• Spot gold reversed earlier gains, falling 0.5% to $4,304.19 per ounce, as the U.S. dollar strengthened amid shifting rate expectations.
  • The pullback reflects a tug-of-war between safe-haven demand and dollar pressure, with geopolitical risks providing support but real yields weighing.
  • Analysts expect continued volatility in the near term, with gold range-bound around key psychological levels.

Gold prices slipped into negative territory Tuesday, declining 0.5% to $4,304.19 per ounce, as a firmer U.S. dollar and rising real yields prompted profit-taking after recent gains. The move came despite ongoing geopolitical tensions that have underpinned safe-haven demand for bullion.

"The dollar index has pushed higher on expectations that the Federal Reserve will maintain a cautious stance," said a senior precious metals strategist at a European bank. "That's creating headwinds for gold in the short term."

Market participants noted that the metal has struggled to sustain rallies above the $4,350 level, with each attempt met by selling pressure. "We're seeing a pattern of buyers stepping in on dips, but sellers emerge on strength," said a trader at a New York-based bullion bank. "It's a very range-bound market right now."

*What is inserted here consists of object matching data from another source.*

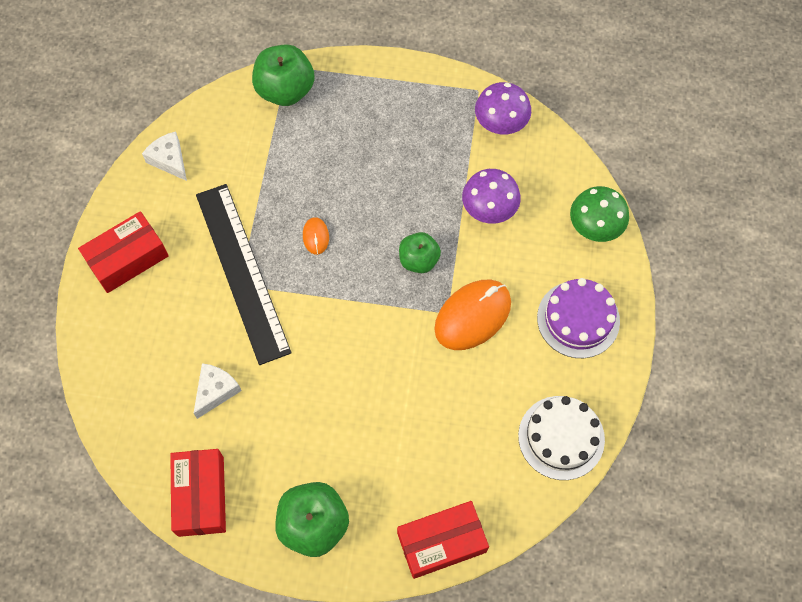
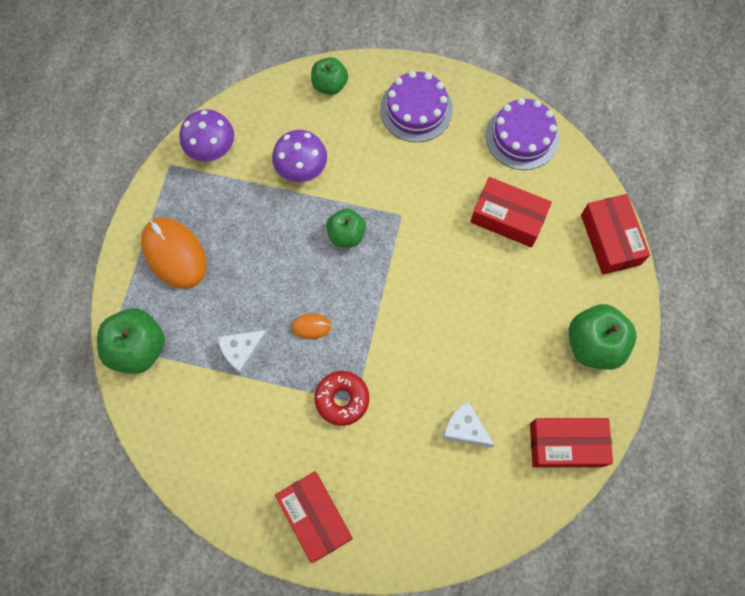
camera: 85 degrees left, 5 degrees up
(169, 160) = (204, 472): white cheese -> white cheese (242, 351)
(242, 272) = (342, 399): black ruler -> red donut
(456, 425) = (508, 218): none -> red box
(472, 316) = (406, 194): orange mouse -> orange mouse (174, 254)
(561, 437) = (522, 136): white cake -> purple cake
(594, 228) = (330, 85): green mushroom -> green apple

Traders are closely watching upcoming U.S. economic data, including inflation readings and jobless claims, for clues on the Fed's next move. Higher interest rates increase the opportunity cost of holding non-yielding gold.

Central bank buying continues to provide a floor under prices, with recent reports showing increased purchases by emerging-market central banks in May. However, this demand has been insufficient to drive a breakout amid dollar strength.

"Geopolitical risks remain elevated, which supports gold's safe-haven appeal, but the macro environment—namely a strong dollar and sticky inflation—is limiting upside," the strategist added.

Looking ahead, analysts expect the metal to remain volatile, with support around $4,250 and resistance near $4,400. A break above that range would require a significant shift in monetary policy expectations or an escalation in geopolitical risks.

Correction: An earlier version of this article misstated the level at which gold turned negative. It was $4,304.19, not $4,305.50.